# Forum > Gaming > Homebrew Design > D&D 5e/Next i made a class

## Nicknithehammer

so this linkhttps://homebrewery.naturalcrit.com/share/9h6renR8wZQA Is a link

i just want feedback or suggestions

----------


## JNAProductions

Is there any information about the class?
I prefer to read my homebrew on this site, especially since GMBinder and Homebrewery have a habit of formatting pages in a way that I can't read them.

But right now, I know literally nothing about this class. It's not worth going to the link. Is it a class theme I'd like? Does it have cool mechanics? I have no idea.

----------


## BerzerkerUnit

As a concept this has some legs.

I have a terrible habit of rethinking another creator's entire idea.  But it's the only kind of feedback I can give so here goes:

It's incomplete.  As a rule I try not to present incomplete concepts for feedback unless I want something that's collaborative. 

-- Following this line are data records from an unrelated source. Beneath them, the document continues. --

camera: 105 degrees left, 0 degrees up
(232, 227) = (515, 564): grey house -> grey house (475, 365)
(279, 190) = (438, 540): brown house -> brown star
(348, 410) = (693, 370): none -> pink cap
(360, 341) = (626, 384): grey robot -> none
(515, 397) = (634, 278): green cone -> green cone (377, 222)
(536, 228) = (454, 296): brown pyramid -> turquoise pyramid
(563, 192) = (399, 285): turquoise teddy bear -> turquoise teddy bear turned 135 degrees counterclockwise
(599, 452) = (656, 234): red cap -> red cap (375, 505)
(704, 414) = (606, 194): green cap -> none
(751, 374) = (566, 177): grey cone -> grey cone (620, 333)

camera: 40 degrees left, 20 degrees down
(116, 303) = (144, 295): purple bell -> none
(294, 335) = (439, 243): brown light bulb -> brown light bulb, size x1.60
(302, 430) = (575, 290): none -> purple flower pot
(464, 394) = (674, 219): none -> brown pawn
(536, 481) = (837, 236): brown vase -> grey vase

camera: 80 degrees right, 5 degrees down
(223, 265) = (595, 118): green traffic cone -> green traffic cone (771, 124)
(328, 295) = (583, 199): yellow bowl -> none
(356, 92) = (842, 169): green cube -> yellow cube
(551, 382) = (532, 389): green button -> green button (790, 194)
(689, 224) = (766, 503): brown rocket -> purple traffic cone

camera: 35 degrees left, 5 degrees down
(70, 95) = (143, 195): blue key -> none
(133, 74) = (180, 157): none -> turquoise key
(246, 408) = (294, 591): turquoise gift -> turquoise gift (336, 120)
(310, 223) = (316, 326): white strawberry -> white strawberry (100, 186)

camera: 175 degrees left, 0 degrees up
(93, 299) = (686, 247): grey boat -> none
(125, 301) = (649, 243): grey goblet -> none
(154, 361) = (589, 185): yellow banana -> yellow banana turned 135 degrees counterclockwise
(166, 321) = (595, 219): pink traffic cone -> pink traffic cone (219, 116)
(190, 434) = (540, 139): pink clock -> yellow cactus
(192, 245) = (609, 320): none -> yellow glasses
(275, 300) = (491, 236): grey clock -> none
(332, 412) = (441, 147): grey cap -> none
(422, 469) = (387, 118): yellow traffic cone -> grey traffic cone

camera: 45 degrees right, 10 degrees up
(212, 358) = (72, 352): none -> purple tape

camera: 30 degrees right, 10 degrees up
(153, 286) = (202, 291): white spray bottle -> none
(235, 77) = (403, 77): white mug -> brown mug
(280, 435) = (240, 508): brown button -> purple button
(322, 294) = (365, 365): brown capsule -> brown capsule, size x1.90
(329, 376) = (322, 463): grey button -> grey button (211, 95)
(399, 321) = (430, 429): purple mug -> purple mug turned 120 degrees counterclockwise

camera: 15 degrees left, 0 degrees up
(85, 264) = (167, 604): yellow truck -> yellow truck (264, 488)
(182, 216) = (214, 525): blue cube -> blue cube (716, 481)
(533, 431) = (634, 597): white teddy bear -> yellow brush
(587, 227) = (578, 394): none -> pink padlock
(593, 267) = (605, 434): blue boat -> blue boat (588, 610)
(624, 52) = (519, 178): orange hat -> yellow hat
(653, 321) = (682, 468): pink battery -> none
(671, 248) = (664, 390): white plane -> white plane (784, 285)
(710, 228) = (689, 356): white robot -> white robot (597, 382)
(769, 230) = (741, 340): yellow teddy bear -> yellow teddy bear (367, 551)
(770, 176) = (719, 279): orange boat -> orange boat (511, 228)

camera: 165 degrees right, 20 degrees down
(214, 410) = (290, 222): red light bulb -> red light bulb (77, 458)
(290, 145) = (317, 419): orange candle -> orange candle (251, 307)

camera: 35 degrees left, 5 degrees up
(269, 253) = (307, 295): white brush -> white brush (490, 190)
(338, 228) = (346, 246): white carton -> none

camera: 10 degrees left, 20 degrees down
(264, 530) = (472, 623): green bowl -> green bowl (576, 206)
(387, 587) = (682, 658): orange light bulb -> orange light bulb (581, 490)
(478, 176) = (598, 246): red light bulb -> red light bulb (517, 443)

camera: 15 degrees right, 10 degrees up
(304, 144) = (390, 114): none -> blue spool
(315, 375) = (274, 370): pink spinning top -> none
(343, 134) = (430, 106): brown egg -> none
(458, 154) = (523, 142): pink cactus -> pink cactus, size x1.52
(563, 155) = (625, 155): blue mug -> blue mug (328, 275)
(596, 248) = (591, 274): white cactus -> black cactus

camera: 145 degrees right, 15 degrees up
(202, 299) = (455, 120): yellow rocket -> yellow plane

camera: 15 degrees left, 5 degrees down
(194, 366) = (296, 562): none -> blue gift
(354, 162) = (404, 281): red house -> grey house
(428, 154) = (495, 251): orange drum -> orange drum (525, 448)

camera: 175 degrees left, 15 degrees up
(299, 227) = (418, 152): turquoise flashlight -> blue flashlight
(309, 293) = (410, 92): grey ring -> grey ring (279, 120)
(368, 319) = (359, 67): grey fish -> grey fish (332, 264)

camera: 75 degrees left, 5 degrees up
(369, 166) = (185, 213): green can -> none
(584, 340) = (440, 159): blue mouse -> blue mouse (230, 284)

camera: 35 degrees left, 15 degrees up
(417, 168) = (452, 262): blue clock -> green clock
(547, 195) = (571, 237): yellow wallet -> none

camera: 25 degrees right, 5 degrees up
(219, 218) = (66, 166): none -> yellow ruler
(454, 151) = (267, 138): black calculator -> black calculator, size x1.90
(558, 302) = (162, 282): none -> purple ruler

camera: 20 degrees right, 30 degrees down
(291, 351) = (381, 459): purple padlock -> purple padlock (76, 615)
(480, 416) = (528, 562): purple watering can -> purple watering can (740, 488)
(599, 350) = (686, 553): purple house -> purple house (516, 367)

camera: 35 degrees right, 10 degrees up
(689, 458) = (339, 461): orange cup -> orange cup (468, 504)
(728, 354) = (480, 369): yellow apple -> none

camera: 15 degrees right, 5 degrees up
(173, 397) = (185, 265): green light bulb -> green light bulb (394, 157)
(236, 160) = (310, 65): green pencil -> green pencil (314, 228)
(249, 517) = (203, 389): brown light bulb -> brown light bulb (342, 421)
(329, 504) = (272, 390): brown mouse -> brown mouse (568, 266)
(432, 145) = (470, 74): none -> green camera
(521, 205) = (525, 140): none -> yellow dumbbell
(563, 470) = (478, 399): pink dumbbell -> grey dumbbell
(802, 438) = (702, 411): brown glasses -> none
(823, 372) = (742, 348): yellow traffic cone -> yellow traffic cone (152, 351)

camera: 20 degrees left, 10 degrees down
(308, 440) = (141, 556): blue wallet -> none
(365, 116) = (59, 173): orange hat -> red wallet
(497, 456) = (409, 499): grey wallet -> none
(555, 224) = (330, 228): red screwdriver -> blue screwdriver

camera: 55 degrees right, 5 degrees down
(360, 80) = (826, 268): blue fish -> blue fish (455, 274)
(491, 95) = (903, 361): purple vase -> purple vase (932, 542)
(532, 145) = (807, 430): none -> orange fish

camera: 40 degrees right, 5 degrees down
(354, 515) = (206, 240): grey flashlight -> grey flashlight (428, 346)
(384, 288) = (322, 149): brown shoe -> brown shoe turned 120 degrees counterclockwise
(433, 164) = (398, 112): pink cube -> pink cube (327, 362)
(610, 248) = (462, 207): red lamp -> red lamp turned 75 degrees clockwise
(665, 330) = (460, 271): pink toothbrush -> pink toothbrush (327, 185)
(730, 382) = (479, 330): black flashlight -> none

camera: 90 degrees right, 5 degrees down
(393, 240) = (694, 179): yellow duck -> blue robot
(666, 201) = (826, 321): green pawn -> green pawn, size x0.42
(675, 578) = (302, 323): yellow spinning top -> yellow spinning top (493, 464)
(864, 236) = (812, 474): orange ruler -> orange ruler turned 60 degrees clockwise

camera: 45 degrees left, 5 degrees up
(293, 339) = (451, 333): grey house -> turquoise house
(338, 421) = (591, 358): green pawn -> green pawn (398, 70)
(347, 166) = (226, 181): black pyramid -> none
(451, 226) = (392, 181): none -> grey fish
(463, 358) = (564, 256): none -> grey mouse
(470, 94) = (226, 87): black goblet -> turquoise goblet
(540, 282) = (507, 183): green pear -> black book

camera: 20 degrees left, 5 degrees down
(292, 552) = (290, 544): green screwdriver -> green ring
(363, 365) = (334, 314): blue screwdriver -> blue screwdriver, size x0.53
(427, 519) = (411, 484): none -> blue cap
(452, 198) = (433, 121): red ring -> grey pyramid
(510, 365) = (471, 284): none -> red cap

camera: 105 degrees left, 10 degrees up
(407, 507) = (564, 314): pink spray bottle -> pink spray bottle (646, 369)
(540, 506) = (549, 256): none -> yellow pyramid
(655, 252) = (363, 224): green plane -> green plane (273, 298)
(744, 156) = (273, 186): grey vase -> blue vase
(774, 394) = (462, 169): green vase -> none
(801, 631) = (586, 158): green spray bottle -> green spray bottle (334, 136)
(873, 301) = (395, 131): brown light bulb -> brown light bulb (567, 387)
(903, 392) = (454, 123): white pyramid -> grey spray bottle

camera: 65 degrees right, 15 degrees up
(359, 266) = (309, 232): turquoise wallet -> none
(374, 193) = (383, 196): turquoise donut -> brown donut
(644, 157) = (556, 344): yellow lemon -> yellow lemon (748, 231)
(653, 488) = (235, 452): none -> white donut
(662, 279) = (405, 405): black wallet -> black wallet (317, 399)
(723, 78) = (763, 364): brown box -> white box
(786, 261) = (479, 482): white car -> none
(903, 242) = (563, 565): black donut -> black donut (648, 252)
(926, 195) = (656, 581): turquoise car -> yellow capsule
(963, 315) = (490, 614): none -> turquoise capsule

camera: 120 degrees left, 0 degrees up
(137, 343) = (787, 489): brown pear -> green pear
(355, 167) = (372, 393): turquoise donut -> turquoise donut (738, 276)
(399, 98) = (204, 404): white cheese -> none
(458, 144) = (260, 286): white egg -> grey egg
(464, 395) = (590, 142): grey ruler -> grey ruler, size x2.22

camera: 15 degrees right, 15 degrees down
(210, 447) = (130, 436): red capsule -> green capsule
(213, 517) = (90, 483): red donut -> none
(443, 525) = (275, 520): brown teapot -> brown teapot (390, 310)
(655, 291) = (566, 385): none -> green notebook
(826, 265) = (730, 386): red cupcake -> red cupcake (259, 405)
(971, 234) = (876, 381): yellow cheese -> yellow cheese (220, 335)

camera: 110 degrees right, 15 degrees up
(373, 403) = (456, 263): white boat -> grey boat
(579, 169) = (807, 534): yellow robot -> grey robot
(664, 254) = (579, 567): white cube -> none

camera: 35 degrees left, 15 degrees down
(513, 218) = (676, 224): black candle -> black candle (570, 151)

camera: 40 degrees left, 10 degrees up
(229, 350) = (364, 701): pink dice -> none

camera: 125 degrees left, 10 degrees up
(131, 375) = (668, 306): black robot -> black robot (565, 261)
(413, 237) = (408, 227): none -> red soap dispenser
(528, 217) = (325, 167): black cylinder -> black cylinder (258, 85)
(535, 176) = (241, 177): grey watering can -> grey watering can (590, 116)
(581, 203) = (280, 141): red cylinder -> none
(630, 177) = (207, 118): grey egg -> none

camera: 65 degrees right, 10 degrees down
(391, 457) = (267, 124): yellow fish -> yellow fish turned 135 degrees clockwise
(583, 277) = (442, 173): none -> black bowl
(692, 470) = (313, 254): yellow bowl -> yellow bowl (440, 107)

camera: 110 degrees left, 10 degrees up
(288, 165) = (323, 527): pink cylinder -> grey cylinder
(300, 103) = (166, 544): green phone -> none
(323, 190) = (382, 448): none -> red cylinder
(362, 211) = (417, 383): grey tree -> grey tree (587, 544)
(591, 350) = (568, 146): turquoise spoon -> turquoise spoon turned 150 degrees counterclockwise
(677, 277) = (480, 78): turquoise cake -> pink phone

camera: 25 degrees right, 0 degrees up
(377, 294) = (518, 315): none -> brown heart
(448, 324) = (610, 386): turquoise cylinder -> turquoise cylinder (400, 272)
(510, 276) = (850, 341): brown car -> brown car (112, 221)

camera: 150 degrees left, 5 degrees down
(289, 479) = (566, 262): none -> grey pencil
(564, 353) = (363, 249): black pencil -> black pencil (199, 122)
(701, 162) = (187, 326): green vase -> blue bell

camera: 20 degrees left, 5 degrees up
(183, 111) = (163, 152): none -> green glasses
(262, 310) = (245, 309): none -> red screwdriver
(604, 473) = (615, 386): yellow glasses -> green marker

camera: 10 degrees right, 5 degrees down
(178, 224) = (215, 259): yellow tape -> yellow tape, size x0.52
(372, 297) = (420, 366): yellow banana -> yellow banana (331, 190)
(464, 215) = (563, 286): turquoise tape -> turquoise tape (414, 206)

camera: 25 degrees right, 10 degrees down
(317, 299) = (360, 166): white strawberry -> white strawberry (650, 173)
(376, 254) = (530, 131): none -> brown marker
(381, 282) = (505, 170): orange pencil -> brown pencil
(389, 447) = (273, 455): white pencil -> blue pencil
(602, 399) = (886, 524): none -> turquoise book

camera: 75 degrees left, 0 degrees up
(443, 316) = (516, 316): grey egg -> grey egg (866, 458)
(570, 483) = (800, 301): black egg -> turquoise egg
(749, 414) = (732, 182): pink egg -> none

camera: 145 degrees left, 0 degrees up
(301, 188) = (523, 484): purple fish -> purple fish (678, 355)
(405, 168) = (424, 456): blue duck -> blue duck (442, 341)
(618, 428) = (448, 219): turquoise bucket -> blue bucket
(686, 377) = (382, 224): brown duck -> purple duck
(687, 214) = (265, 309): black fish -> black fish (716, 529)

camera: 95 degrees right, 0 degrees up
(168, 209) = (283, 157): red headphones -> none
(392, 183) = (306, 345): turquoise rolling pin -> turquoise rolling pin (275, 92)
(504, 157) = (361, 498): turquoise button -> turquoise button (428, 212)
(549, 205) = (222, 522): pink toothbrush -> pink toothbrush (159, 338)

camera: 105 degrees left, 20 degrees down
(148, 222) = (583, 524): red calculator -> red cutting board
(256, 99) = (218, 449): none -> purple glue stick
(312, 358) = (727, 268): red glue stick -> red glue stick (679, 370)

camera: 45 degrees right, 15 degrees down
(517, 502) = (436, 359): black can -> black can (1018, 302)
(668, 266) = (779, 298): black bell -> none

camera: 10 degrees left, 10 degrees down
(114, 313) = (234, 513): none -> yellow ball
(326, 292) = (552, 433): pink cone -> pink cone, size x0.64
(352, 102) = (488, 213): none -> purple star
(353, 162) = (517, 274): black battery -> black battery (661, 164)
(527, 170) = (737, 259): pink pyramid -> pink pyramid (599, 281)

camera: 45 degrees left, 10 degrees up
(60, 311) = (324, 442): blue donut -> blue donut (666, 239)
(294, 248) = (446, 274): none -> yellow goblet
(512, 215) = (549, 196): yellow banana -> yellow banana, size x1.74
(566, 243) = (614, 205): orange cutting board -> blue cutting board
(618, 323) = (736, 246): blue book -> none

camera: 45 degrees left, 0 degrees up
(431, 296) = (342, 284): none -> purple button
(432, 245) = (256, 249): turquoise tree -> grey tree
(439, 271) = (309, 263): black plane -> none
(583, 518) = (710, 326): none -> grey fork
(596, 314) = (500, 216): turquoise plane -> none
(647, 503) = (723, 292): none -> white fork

It looks like an atypical summoner.  With the host of summon spells we have for 5e and the fact this seems to use a concentration mechanic, I think it might be easier to adopt an existing mechanic that tweaks the existing summons.  I'd then probably use existing DND figures, Lord Soth, Raistlin, Strahd, etc for the story bases.

I don't doubt making this a half caster would probably fill out the kit some, focus on the bard list with tidbits from others for subclasses.

Alternatively, it feels very much like making it a pet centric Bard subclass could do some real wonders.  Using the new 1DD format (feature at 3, 6, 10, 14) like everyone else could expedite the process of getting a character idea playable in the short term.

3rd
Bonus Spells
Find Familiar
Summon Beast
Summon Undead/Fey
Summon Aberration, Construct
Summon Dragon/Conjure Elemental

3rd Bring Story to Life- 
When you cast a spell granted by this subclass you can expend bardic inspiration die to transform it into a heroic exemplar of its type.  This enhancement remains for the duration of the spell.  When the summoned creature is destroyed or the spell ends, you regain the bardic inspiration die.

Familiar- Warlock familiar type with attack option
Beast- add inspiration die to damage and give beast a semi humanoid form (adds an ounce of utility)
Undead- heals for bardic inspiration die hp 1/turn on a hit
 and so on

6th- Tall Tale
When you summon a creature with a spell granted by this college it can be one size larger than normal.

10th- Histories Collide
Summon two at once but reduce duration of both to 1 minute.  1/day

14th- Epic Heroism/Villainy
When you summon a creature with a spell granted by this college you may grant it the name of a figure so famed and well known it invokes zealous resolve in allies or strikes mortal terror into foes.  The summoned creature can have an Aura of Heroism making allies within 10 ft if it immune to fear. Alternatively it can have an Aura of Fear forcing enemies that start their turn within 5 feet to make a Wisdom save vs your spell DC or become frightened.  You can use this feature a number of times equal to your Proficiency and regain all uses after a long rest.

----------